TASK REQUIREMENTS — Search the listing below for the word "lines" and copy each line where it appears.

DATA EXCERPTS —

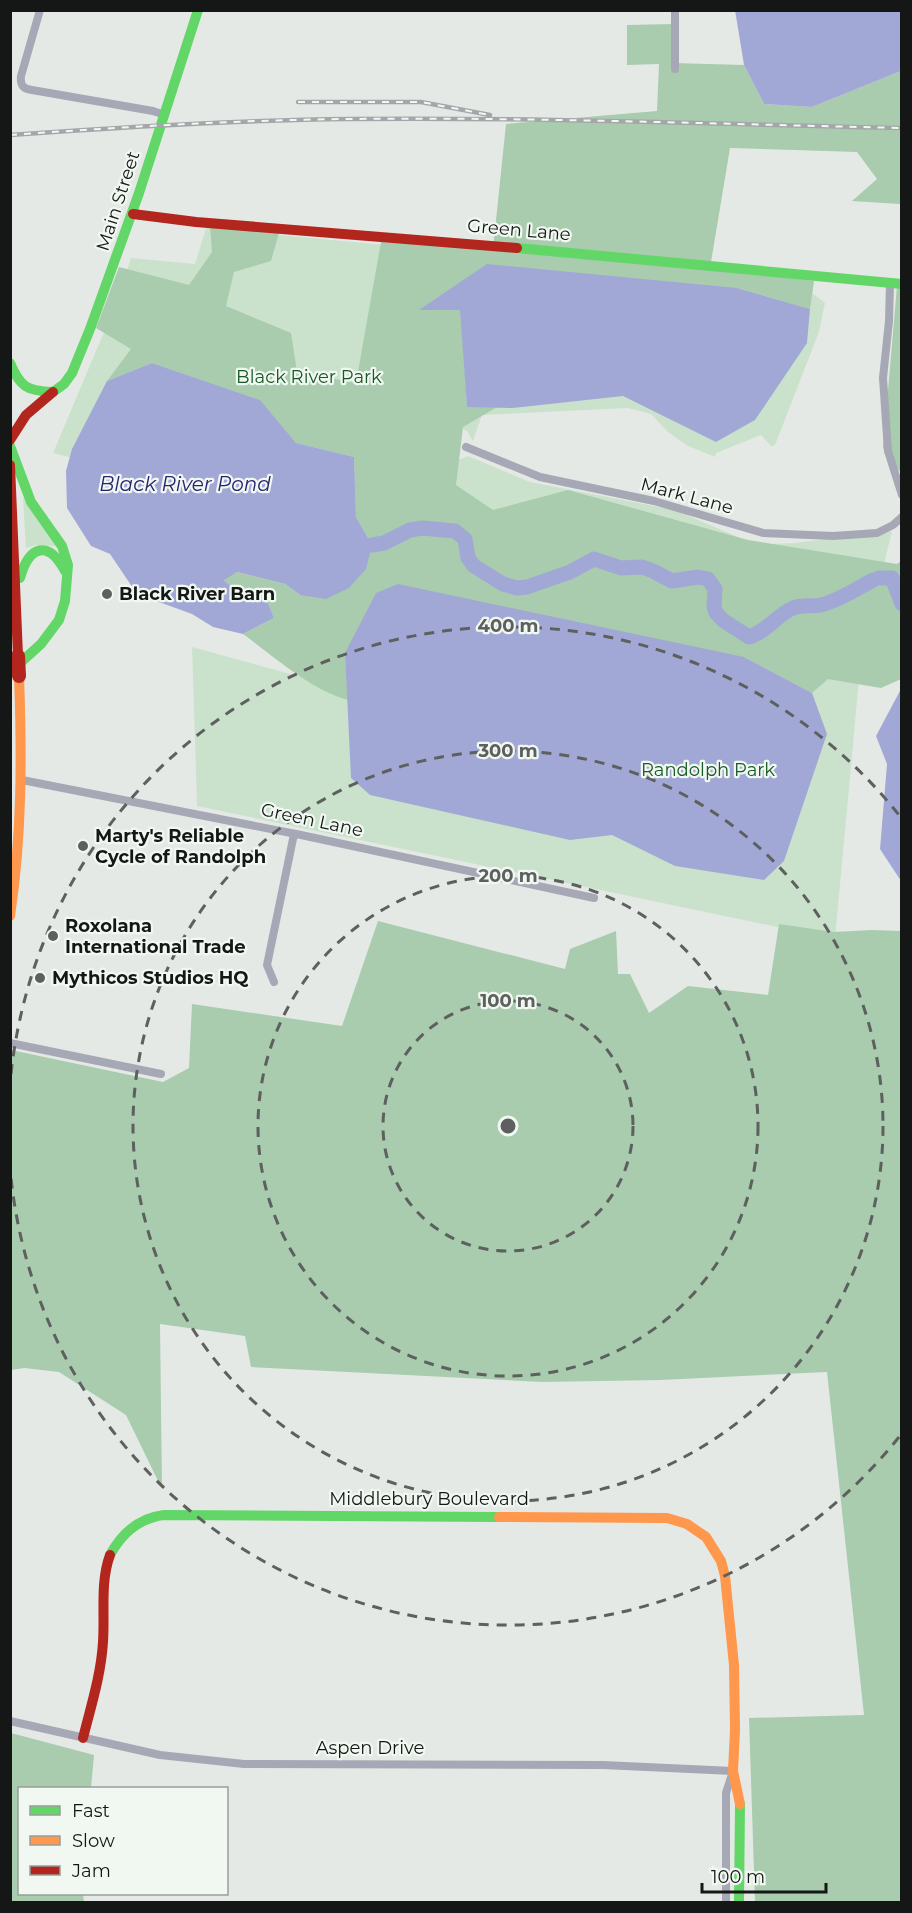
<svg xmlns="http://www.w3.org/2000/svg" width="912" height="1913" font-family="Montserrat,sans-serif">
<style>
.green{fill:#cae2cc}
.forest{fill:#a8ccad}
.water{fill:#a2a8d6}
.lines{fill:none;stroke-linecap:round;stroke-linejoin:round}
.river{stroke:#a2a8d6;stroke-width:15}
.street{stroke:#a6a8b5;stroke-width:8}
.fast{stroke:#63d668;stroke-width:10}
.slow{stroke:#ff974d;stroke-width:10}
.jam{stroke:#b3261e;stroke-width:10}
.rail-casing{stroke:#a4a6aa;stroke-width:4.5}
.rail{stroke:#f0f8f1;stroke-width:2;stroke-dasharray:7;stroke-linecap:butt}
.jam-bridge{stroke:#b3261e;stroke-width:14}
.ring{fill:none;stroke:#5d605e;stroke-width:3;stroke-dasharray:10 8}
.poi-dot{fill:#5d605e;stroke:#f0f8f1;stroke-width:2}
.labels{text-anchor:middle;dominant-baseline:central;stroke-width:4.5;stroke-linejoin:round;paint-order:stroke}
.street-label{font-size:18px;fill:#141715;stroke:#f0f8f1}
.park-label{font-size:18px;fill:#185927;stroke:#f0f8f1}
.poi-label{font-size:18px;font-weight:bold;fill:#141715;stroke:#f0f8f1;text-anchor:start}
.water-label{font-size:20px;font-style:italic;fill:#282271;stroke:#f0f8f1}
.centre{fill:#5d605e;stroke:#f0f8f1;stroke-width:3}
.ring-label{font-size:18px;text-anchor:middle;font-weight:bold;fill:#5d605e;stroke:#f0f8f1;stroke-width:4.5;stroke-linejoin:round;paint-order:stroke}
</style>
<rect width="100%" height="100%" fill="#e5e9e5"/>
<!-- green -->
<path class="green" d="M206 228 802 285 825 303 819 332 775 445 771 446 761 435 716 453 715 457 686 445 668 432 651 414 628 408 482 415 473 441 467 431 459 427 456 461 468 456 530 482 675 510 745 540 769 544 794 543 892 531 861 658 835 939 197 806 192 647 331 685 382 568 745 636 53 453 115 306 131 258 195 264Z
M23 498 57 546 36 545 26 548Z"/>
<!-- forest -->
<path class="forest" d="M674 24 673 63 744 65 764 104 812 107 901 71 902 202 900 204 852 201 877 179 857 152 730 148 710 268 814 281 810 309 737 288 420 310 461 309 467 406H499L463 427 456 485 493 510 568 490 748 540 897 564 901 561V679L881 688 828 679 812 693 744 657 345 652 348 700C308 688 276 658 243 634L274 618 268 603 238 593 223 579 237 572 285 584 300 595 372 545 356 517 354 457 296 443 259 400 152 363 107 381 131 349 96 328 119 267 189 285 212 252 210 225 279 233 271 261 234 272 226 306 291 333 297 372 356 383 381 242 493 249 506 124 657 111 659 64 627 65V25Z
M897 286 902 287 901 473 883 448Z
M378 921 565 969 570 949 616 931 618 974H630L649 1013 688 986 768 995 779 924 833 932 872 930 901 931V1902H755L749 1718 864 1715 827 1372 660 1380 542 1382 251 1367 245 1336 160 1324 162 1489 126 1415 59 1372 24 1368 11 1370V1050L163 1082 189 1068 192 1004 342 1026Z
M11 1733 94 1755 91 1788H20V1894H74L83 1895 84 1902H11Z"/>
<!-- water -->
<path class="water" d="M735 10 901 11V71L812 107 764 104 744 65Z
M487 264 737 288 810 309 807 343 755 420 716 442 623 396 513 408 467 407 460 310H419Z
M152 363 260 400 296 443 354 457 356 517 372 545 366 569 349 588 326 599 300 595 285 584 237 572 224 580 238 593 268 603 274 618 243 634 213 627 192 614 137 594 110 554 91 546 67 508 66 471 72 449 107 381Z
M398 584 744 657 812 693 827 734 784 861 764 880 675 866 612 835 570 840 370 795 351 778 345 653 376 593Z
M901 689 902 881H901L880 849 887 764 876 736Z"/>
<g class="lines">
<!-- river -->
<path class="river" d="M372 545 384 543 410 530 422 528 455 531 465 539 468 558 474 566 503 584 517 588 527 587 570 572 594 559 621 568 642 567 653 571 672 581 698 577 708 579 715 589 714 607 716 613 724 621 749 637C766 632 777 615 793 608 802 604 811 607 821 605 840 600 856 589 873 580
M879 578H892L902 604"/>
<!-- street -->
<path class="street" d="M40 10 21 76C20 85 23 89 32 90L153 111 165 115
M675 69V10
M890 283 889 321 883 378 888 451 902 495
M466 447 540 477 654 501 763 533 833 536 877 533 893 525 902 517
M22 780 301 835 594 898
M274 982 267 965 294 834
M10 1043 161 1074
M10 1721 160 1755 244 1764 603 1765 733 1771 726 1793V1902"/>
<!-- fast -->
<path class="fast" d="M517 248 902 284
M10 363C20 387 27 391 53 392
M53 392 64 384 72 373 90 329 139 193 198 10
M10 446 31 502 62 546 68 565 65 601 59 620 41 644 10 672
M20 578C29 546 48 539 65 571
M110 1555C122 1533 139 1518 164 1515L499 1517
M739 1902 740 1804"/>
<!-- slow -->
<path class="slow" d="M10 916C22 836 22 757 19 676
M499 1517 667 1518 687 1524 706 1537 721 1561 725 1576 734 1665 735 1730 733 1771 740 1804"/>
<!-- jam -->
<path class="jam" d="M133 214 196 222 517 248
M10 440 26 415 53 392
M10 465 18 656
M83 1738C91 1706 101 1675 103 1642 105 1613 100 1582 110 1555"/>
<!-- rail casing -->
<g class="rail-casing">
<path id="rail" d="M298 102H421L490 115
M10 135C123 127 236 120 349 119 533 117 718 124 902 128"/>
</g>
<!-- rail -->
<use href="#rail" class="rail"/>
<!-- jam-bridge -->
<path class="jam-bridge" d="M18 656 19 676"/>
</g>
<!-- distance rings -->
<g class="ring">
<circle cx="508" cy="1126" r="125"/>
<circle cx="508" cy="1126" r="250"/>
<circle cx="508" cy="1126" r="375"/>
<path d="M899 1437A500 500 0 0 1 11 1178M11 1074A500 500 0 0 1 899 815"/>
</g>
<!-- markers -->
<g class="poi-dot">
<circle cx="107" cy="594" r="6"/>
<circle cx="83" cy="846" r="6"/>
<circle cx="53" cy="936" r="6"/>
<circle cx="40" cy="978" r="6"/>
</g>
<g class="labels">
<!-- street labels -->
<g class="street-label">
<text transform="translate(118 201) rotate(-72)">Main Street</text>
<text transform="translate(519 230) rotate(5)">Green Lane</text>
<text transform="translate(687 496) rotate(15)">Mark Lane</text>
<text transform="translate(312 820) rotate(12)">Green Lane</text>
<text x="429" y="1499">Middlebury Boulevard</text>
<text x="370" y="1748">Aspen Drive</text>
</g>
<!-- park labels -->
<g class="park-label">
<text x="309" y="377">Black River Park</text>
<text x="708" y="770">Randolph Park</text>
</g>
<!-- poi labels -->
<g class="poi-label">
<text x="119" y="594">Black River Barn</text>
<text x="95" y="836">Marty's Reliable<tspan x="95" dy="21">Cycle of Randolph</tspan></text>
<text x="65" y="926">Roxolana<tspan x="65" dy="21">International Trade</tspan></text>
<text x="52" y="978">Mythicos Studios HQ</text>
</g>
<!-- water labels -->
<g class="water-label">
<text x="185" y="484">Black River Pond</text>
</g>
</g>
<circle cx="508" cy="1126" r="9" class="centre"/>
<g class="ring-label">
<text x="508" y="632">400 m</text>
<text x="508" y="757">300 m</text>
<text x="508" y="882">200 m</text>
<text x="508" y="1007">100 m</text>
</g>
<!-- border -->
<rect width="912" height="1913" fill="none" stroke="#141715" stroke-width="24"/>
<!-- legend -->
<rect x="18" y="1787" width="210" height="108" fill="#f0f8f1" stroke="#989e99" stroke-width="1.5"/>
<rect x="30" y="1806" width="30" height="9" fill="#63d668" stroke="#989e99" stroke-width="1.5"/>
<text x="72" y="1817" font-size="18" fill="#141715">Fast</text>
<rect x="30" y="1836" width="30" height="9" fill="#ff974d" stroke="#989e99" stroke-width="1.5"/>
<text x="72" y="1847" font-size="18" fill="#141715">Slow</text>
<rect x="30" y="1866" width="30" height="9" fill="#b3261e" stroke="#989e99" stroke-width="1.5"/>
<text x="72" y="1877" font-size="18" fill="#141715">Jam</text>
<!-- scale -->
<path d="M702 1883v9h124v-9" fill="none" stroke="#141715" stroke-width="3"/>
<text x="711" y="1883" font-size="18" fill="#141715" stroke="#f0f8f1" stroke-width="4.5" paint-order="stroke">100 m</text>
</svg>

* * *

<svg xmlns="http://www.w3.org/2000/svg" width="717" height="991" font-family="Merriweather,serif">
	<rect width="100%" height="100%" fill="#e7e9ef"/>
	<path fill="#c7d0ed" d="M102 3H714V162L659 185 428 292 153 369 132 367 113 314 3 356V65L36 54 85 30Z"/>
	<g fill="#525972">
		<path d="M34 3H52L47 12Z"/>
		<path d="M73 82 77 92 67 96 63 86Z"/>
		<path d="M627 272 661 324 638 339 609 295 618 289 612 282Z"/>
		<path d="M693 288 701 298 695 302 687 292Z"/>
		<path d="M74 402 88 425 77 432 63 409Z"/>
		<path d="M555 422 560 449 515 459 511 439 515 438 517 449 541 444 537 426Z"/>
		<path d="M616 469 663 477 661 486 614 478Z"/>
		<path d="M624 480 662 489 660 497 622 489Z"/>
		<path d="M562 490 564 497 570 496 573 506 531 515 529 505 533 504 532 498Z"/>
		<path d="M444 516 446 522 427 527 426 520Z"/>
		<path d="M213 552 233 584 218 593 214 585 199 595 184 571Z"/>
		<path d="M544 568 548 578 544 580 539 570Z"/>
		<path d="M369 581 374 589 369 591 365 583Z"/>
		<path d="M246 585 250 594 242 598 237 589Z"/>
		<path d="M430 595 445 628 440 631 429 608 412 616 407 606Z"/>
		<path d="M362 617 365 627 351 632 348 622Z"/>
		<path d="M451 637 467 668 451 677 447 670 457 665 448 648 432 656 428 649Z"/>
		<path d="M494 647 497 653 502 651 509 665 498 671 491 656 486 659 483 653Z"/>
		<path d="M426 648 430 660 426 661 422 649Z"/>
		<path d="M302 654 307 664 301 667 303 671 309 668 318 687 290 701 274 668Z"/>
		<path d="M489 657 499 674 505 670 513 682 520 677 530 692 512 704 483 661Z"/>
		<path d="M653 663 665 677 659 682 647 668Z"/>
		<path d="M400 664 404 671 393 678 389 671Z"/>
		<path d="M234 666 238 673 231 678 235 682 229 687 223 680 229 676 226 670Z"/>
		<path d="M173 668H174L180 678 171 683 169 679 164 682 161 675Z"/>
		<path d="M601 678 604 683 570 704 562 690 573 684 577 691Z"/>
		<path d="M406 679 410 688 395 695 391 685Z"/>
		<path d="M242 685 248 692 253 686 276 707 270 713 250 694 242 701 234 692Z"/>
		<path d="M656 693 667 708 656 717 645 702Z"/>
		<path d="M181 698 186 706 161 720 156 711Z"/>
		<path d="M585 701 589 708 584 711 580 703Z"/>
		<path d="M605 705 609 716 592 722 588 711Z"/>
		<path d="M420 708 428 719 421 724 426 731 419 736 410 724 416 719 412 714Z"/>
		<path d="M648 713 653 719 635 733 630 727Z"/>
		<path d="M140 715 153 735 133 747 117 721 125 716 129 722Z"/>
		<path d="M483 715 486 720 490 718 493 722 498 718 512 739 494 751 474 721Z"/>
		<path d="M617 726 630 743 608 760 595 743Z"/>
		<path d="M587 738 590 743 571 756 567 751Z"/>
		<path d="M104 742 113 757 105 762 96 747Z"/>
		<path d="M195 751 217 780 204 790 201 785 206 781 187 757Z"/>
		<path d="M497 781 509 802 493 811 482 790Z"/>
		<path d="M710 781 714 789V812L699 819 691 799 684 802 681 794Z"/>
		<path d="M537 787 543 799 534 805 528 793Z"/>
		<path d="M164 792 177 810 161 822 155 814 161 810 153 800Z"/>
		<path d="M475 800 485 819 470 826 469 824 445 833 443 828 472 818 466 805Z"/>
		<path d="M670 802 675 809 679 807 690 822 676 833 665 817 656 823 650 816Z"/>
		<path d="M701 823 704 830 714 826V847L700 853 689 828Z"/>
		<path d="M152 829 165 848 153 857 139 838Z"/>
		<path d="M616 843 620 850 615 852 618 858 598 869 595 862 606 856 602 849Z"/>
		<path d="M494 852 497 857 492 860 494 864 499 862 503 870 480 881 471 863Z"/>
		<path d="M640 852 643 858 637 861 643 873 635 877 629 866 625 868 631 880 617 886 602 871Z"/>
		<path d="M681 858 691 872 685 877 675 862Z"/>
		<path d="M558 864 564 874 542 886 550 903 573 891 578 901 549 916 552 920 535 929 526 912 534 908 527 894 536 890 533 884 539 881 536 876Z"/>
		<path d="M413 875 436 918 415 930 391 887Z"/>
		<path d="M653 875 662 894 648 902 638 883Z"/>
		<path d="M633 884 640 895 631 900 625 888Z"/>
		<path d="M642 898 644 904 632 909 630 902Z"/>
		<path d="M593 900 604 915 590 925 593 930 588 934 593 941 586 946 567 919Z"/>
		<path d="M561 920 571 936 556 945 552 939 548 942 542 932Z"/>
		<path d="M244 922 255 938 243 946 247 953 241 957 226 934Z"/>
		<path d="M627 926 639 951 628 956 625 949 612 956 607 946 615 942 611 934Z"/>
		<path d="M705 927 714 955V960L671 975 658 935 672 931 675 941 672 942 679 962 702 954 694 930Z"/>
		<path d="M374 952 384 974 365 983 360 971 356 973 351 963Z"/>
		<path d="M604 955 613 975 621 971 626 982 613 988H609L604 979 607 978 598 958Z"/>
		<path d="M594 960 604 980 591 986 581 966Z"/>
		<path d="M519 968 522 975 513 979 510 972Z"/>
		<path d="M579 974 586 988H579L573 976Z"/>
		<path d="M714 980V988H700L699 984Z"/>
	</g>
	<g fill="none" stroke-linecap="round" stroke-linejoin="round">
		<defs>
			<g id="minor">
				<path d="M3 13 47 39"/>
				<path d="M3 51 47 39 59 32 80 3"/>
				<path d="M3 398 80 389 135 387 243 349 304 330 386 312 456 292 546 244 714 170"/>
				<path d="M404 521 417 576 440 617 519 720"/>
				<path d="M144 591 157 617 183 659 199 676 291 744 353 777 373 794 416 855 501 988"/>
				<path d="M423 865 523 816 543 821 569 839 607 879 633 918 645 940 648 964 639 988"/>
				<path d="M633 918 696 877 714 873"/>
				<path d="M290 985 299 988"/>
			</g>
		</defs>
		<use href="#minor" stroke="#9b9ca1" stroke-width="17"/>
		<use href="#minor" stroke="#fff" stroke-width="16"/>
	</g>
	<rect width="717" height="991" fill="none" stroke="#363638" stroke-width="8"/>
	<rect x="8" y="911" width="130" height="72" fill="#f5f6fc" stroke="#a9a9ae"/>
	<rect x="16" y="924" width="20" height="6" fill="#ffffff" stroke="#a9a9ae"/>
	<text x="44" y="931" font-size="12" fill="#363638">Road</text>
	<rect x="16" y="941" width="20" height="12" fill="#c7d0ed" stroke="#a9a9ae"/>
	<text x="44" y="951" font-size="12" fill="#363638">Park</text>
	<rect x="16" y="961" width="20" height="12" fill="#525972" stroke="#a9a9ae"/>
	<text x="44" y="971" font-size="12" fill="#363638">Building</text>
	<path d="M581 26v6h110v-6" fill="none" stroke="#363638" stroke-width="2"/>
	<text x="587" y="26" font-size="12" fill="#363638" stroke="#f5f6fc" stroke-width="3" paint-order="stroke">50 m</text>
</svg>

SOLVED PROBLEM —
.lines{fill:none;stroke-linecap:round;stroke-linejoin:round}
<g class="lines">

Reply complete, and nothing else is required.